Verenigingscultuur studenten is nu nationaal erfgoed
Borrelen, ontgroenen, de mores op de sociëteit… De cultuur van studentenverenigingen is nu officieel erkend als immaterieel cultureel erfgoed van het koninkrijk Nederland.
Niet alleen kunst en gebouwen zijn het waard om bewaard te blijven voor komende generaties, is de gedachte achter de Nationale inventaris van cultureel erfgoed. Er zijn ook tradities die we moeten beschermen, zoals de Indische rijsttafel, het metworstrennen in Boxmeer en het Sinterklaasfeest. Ook de studentenroeiwedstrijd Varsity prijkt ertussen.

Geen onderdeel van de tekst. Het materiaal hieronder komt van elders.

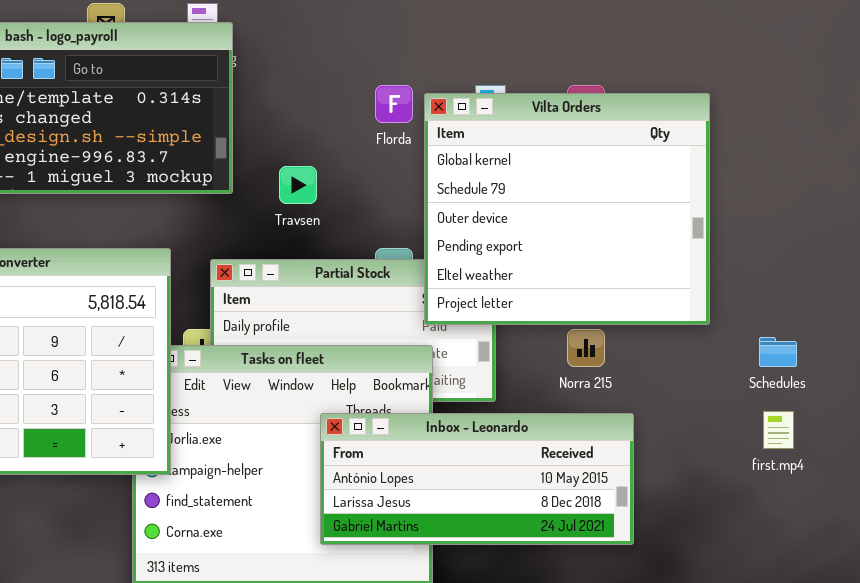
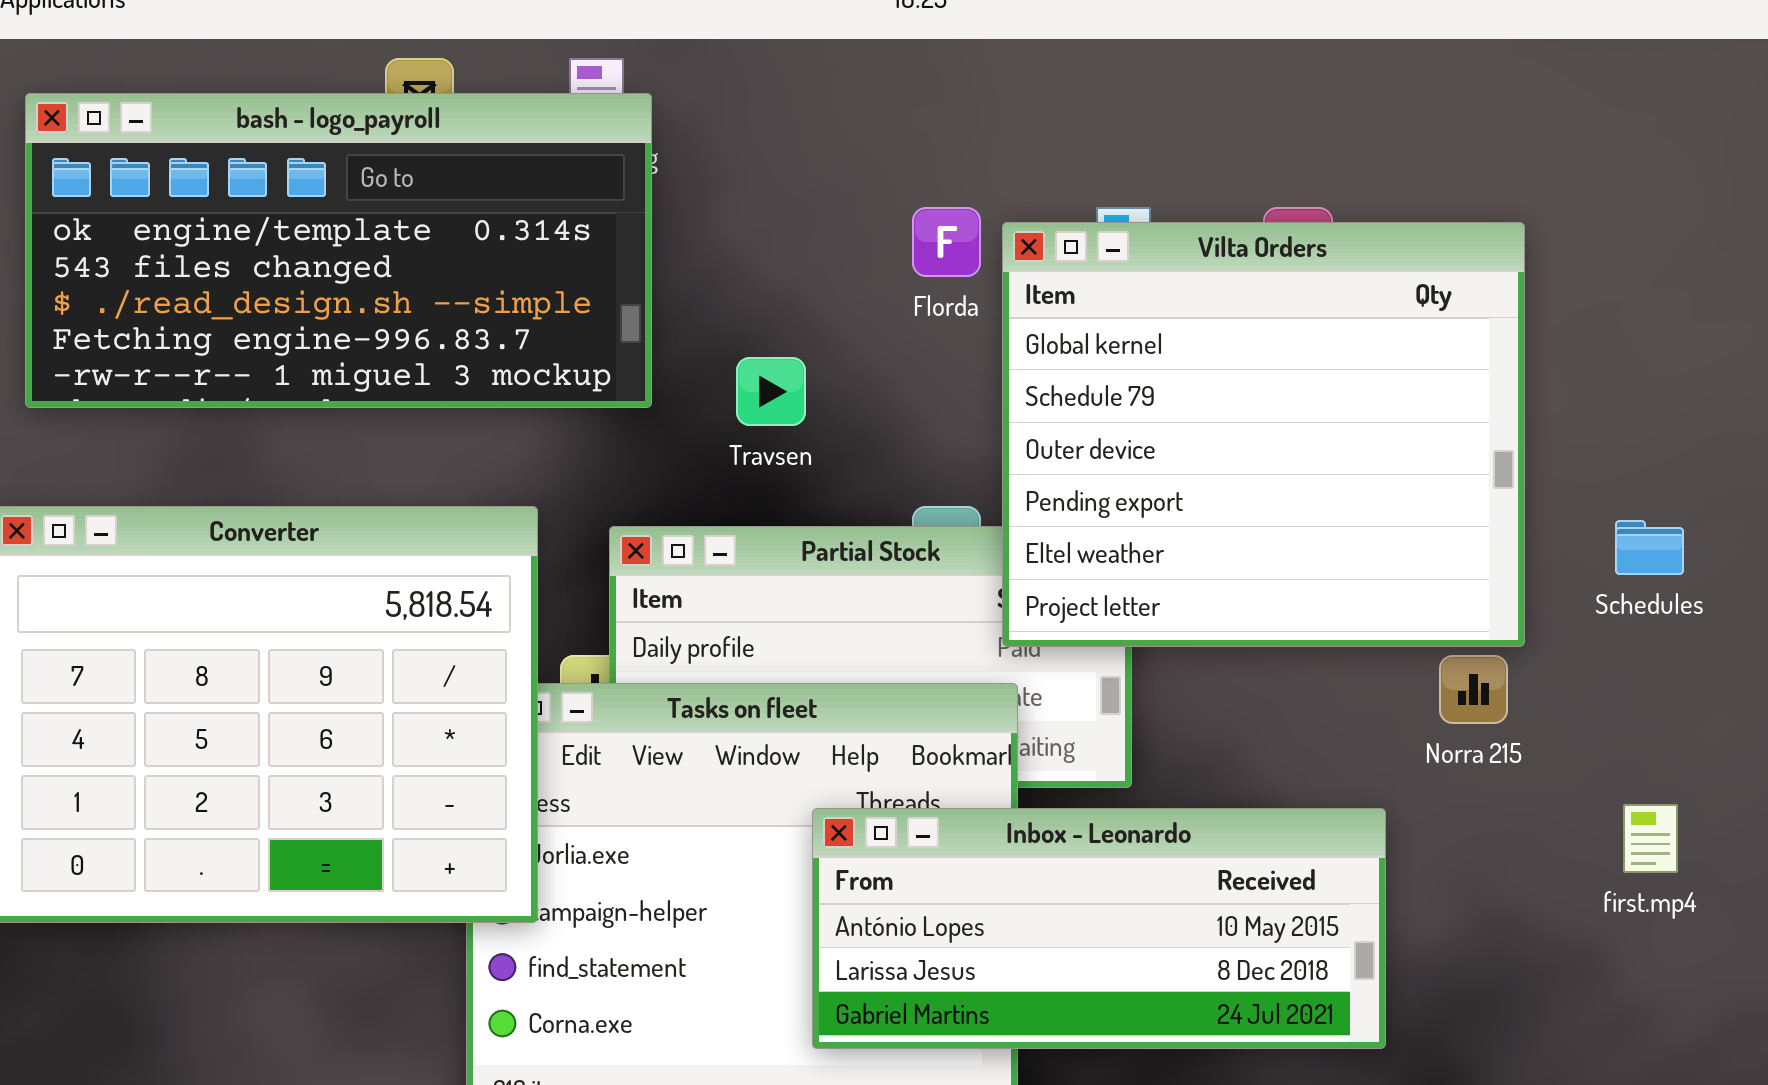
Norra 215: [567,329,605,367] -> [1439,655,1508,724], moved
Schedules: [759,337,797,367] -> [1615,520,1684,575], moved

Daar hoort de cultuur van Nederlandse studentenverenigingen bij, vond de Landelijke Kamer van Verenigingen (LKvV), die 48 studentenverenigingen in twaalf universiteitssteden vertegenwoordigt. Zij diende een aanvraag in en maakte een plan voor het doorgeven van de cultuur aan volgende generaties.
De aanvraag is goedgekeurd. Sommige verenigingen hebben een geschiedenis van tweehonderd jaar, andere zijn van recenter datum, maar in alle verenigingen geven ouderejaars de normen en waarden door aan nieuwe leden.
De traditie kent vele vormen, want verenigingen zijn allemaal anders. De Nationale inventaris noemt in een persbericht onder meer ‘het met regelmaat borrelen, de mores en de ontgroening’, maar ook het stimuleren van zelfontplooiing van de leden. De LKvV legt liever de nadruk op de mogelijkheden tot zelfontwikkeling (‘organiseren, leidinggeven en verantwoordelijkheid dragen’) en de levenslange vriendschappen die er ontstaan.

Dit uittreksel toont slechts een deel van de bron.